Records to use START
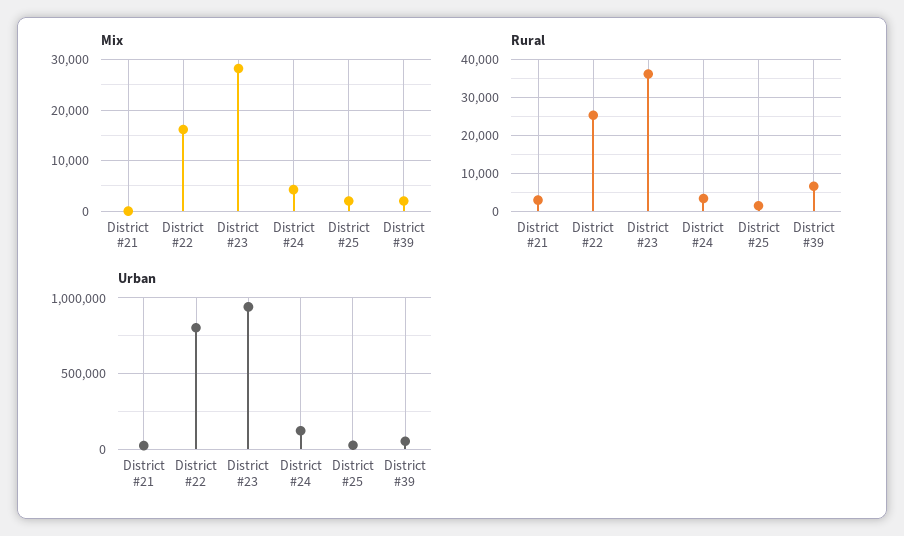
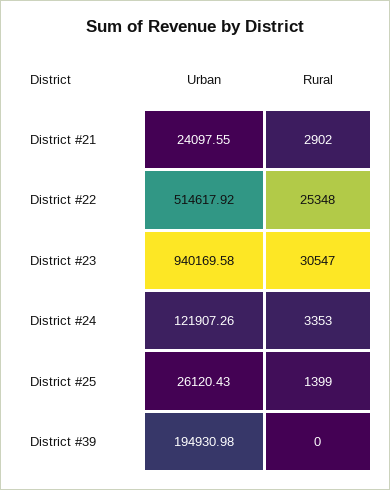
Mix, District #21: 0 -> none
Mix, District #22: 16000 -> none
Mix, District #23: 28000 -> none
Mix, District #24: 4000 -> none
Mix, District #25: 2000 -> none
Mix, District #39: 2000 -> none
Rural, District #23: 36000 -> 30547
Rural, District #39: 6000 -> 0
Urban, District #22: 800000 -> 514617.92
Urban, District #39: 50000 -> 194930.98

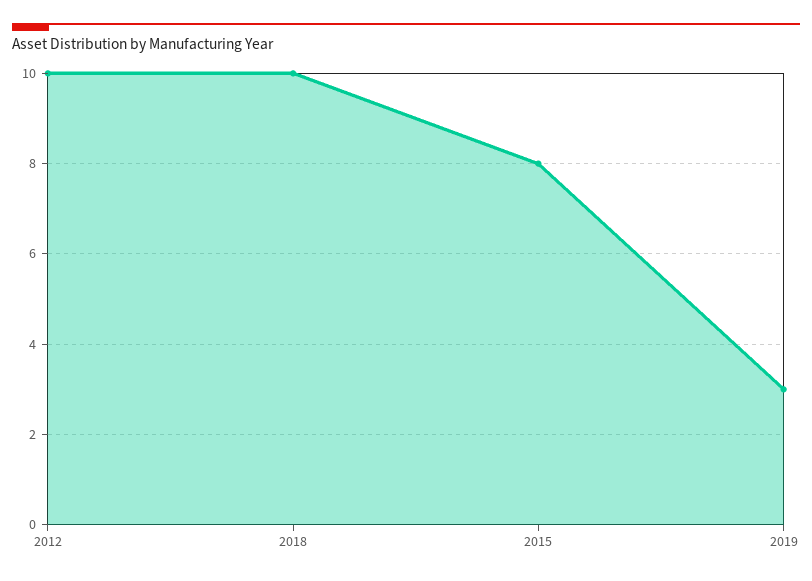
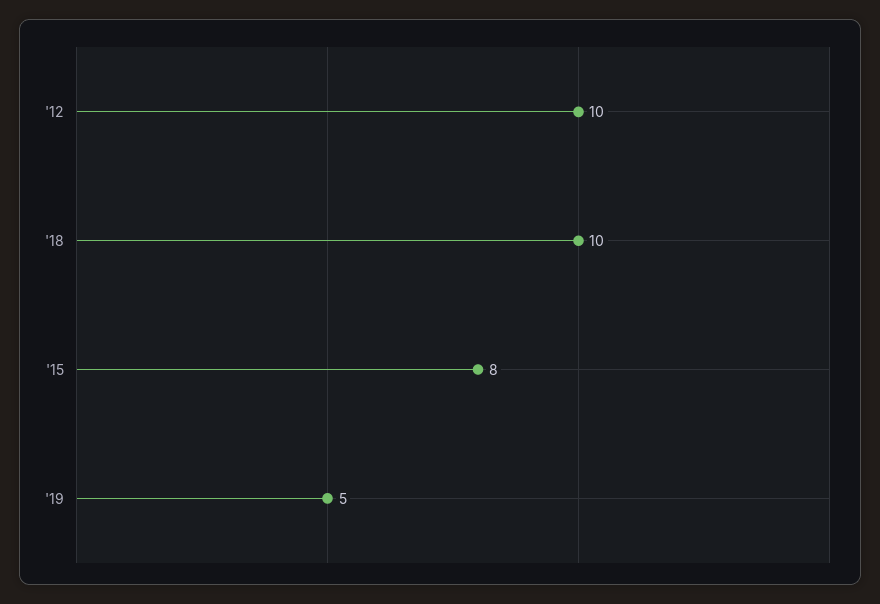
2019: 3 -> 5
Records to use END
### Task objective
Apart from the pictures, write every entry out again exactly.

### Exercise solution
Mix, District #21: 0 -> none
Mix, District #22: 16000 -> none
Mix, District #23: 28000 -> none
Mix, District #24: 4000 -> none
Mix, District #25: 2000 -> none
Mix, District #39: 2000 -> none
Rural, District #23: 36000 -> 30547
Rural, District #39: 6000 -> 0
Urban, District #22: 800000 -> 514617.92
Urban, District #39: 50000 -> 194930.98

2019: 3 -> 5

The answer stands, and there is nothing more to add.